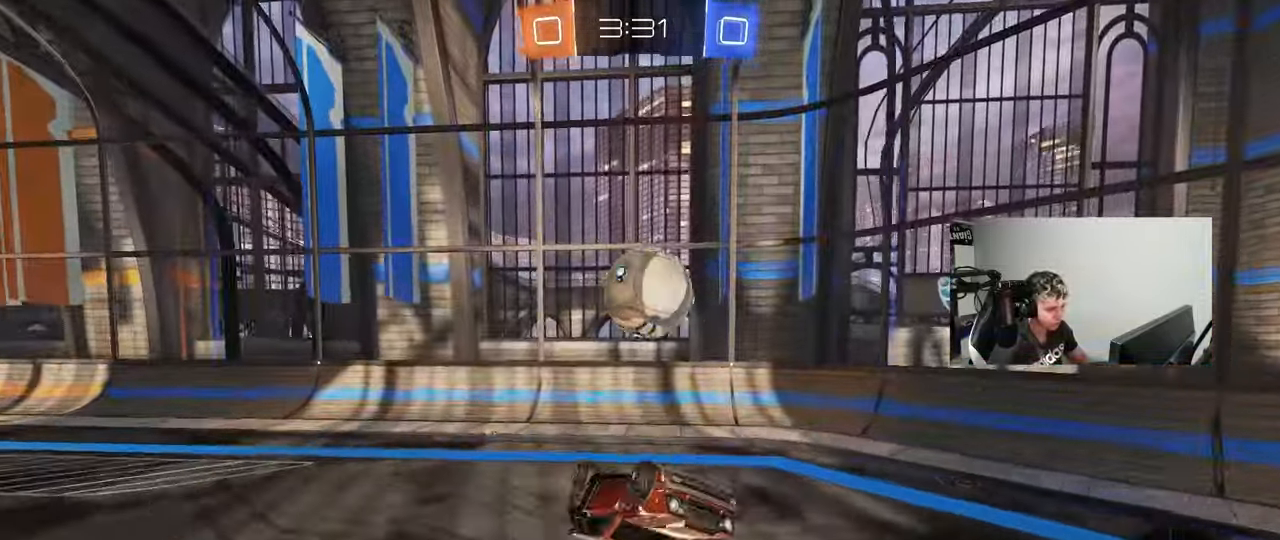
{"keys": ["a", "s", "shift"], "mouse": [], "events": [[83, "mouse_left", "up"], [83, "w", "down"], [183, "a", "down"], [183, "mouse_right", "down"], [317, "mouse_right", "up"], [450, "s", "down"], [450, "w", "up"]]}
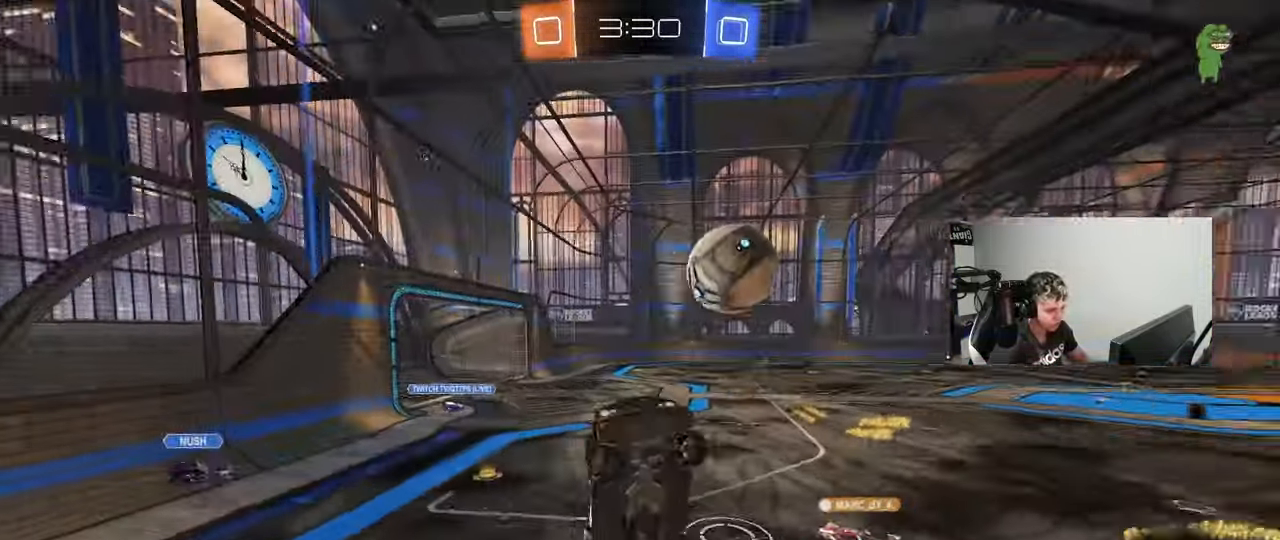
{"keys": ["a", "s"], "mouse": [], "events": [[150, "shift", "up"], [200, "s", "up"], [283, "s", "down"]]}
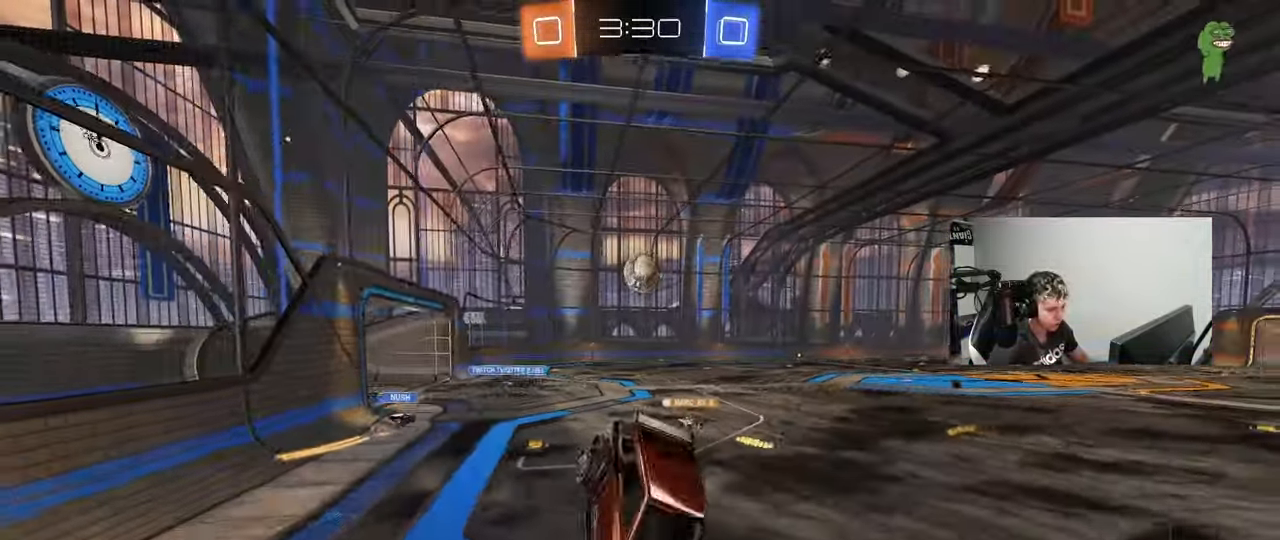
{"keys": ["d", "w"], "mouse": [], "events": [[117, "shift", "down"], [300, "s", "up"], [300, "shift", "up"], [350, "a", "up"], [433, "w", "down"], [483, "d", "down"]]}
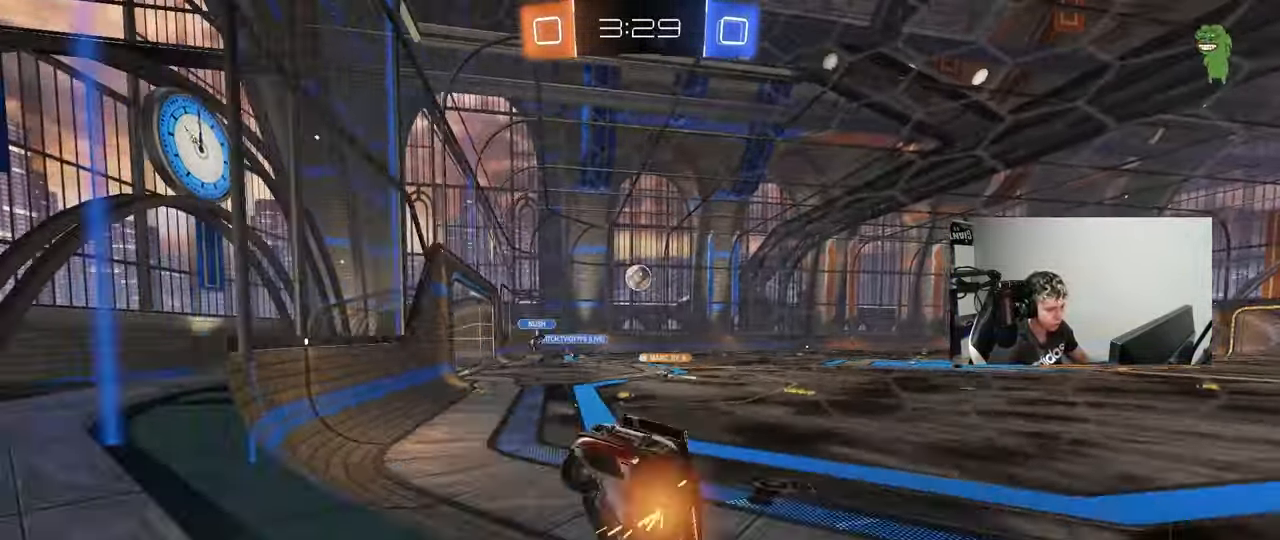
{"keys": ["w"], "mouse": ["left"], "events": [[167, "d", "up"], [267, "d", "down"], [417, "mouse_left", "down"], [500, "d", "up"]]}
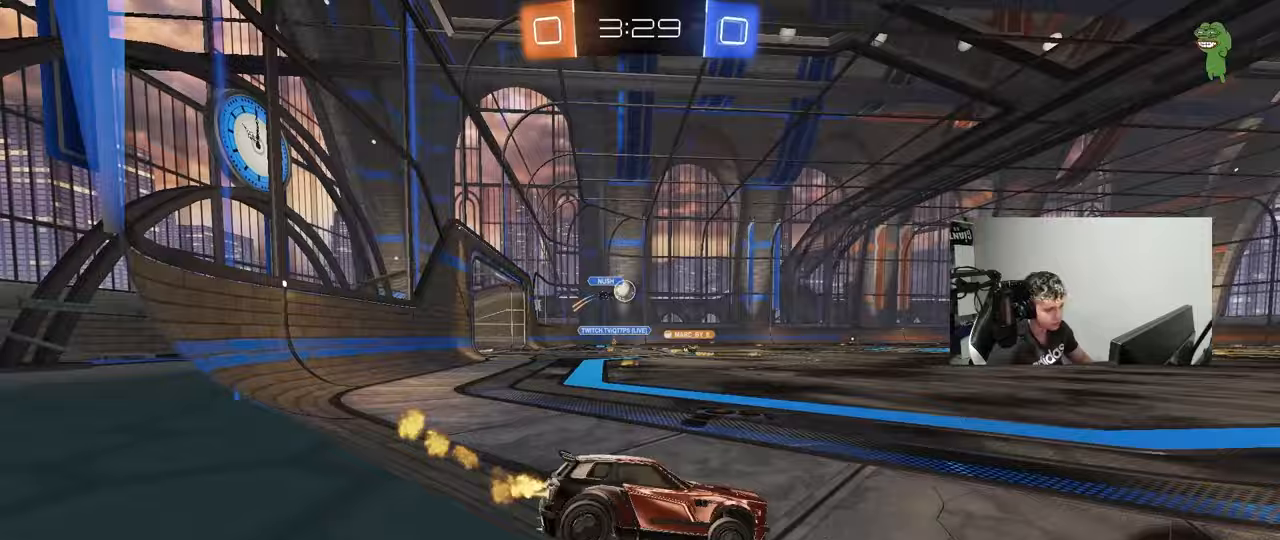
{"keys": ["d", "s", "shift", "space"], "mouse": ["left"], "events": [[100, "a", "down"], [100, "mouse_right", "down"], [183, "a", "up"], [183, "d", "down"], [233, "mouse_right", "up"], [233, "shift", "down"], [283, "mouse_right", "down"], [333, "s", "down"], [333, "w", "up"], [383, "space", "down"], [467, "mouse_right", "up"]]}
================
#### WORK TO BE COMPLETED:
Take the material above and set it down exactly, minus the images.

#### WRITTEN RESPONSE:
{"keys": ["a", "s", "shift"], "mouse": [], "events": [[83, "mouse_left", "up"], [83, "w", "down"], [183, "a", "down"], [183, "mouse_right", "down"], [317, "mouse_right", "up"], [450, "s", "down"], [450, "w", "up"]]}
{"keys": ["a", "s"], "mouse": [], "events": [[150, "shift", "up"], [200, "s", "up"], [283, "s", "down"]]}
{"keys": ["d", "w"], "mouse": [], "events": [[117, "shift", "down"], [300, "s", "up"], [300, "shift", "up"], [350, "a", "up"], [433, "w", "down"], [483, "d", "down"]]}
{"keys": ["w"], "mouse": ["left"], "events": [[167, "d", "up"], [267, "d", "down"], [417, "mouse_left", "down"], [500, "d", "up"]]}
{"keys": ["d", "s", "shift", "space"], "mouse": ["left"], "events": [[100, "a", "down"], [100, "mouse_right", "down"], [183, "a", "up"], [183, "d", "down"], [233, "mouse_right", "up"], [233, "shift", "down"], [283, "mouse_right", "down"], [333, "s", "down"], [333, "w", "up"], [383, "space", "down"], [467, "mouse_right", "up"]]}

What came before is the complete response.